Re: The future of meta-indices/libraries?

Martijn Koster (m.koster@nexor.co.uk)
Tue, 15 Mar 1994 21:34:06 --100


> I think the WWW community should have addressed this long ago. This
> is the main area in which we are well behind the gopher community.

I think this is one of the examples of the lack of a Working Group.
It is really easy to discuss problems and come up with solutions,
but even if solutions are proven to work there is no mechanism
for standardising it. As a result all the same problems keep arising,
and people keep coming up with the same solutions.

In this case the problem has been addressed by ALIWEB. Have a look at
http://web.nexor.co.uk/aliweb/doc/aliweb.html

> In my opinion, one of the most important design criteria should be to
> eliminate the need for indexers (of whom there will likely be many) to
> walk the entire server tree. This can be annoying and it the worst
> cases disruptive.

I couldn't agree more. This is why I don't welcome the Robot trend,
and hope to help keep an eye of them by gathering information on the
Robot page (http://web.nexor.co.uk/mak/doc/robots/robots.html)

> A second important criterion would be giving the maintainer control
> over what is indexed.

> I would argue for a very simple document ....

ALIWEB does that.

> As a server writer I would implement this by having my server create
> this document on the fly when it is first requested and then cache
> it for later use until it expires. Subsequent requests would get
> the cached version until its expiration after which a new version
> would be created and cached. The maintainer would set the expiration
> period and could mark any part (or all) of his tree as not to be
> indexed. The cached file would be extremely useful for features local
> to the server also. For example, a search of all titles on the server
> or WAIS searches which return a menu of *titles* of hits (this is done
> now by WWWWais, for example, but it must search each document corresponding
> to a hit to extract its title)

• Tasks for this exercise
1 – In the meta-indices post, which system does the writer say has already addressed the problem?
2 – Please extend the meta-indices post from where it stops.
The rows after this point are separate material, unrelated to the meta-indices post.

• Entries shown

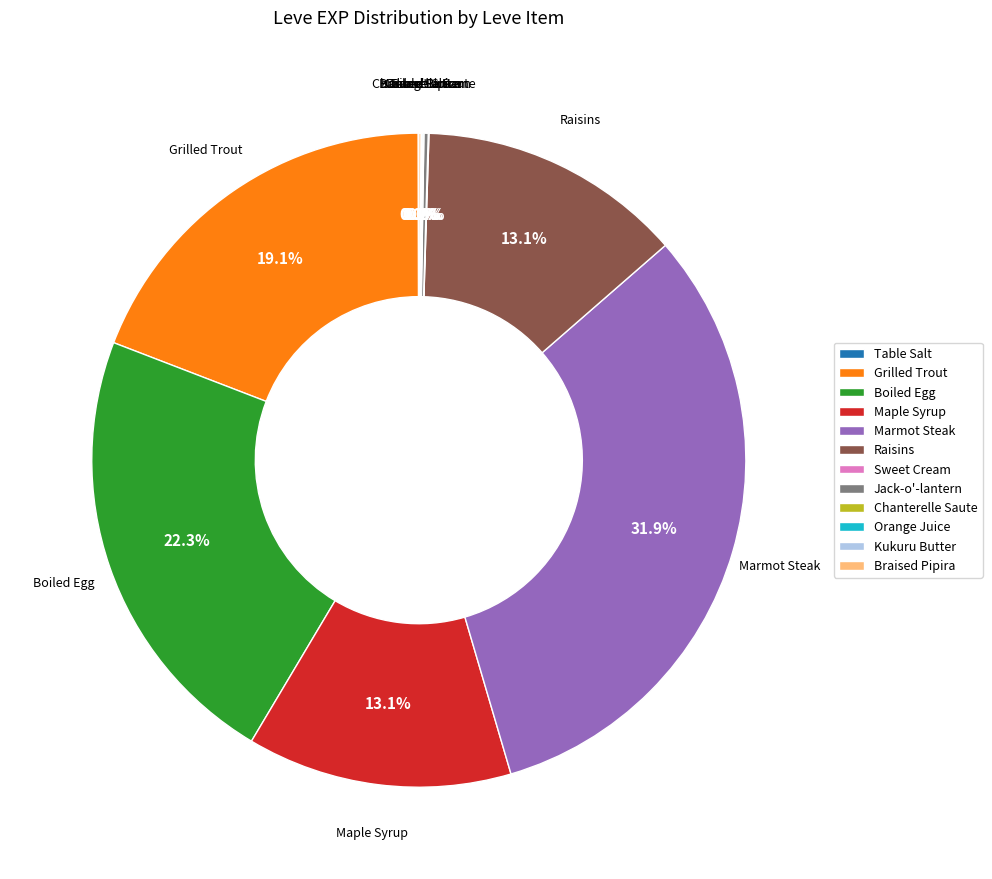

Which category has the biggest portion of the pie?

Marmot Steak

==

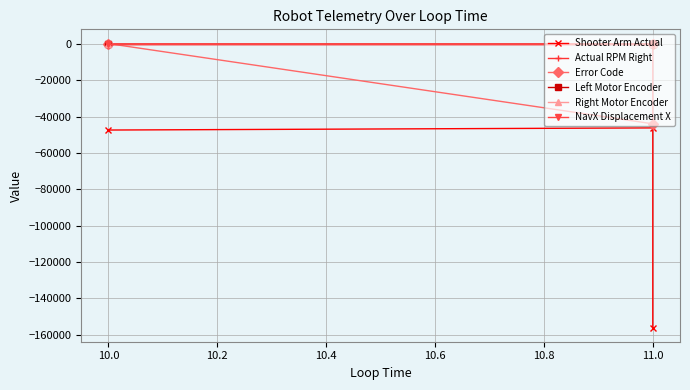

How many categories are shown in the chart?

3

• Answers below
1 – ALIWEB

2 –
I am not sure what you mean here. I'm not sure it is going to be sensible
to index all titles on a server and search those, even though it sounds
attractive. You do need to retain the context of the titles.

You mention marking part of a tree not to be indexed. Although it is
not quite what you mean, you may find it interesting to learn about a
proposal on the Robots page to introduce a voluntary mechanisms to
exclude part of trees by robots. I agree robots are the wrong solution
to the resource discovery problem, but they are going to be around, and
it makes sense to reduce problems they cause.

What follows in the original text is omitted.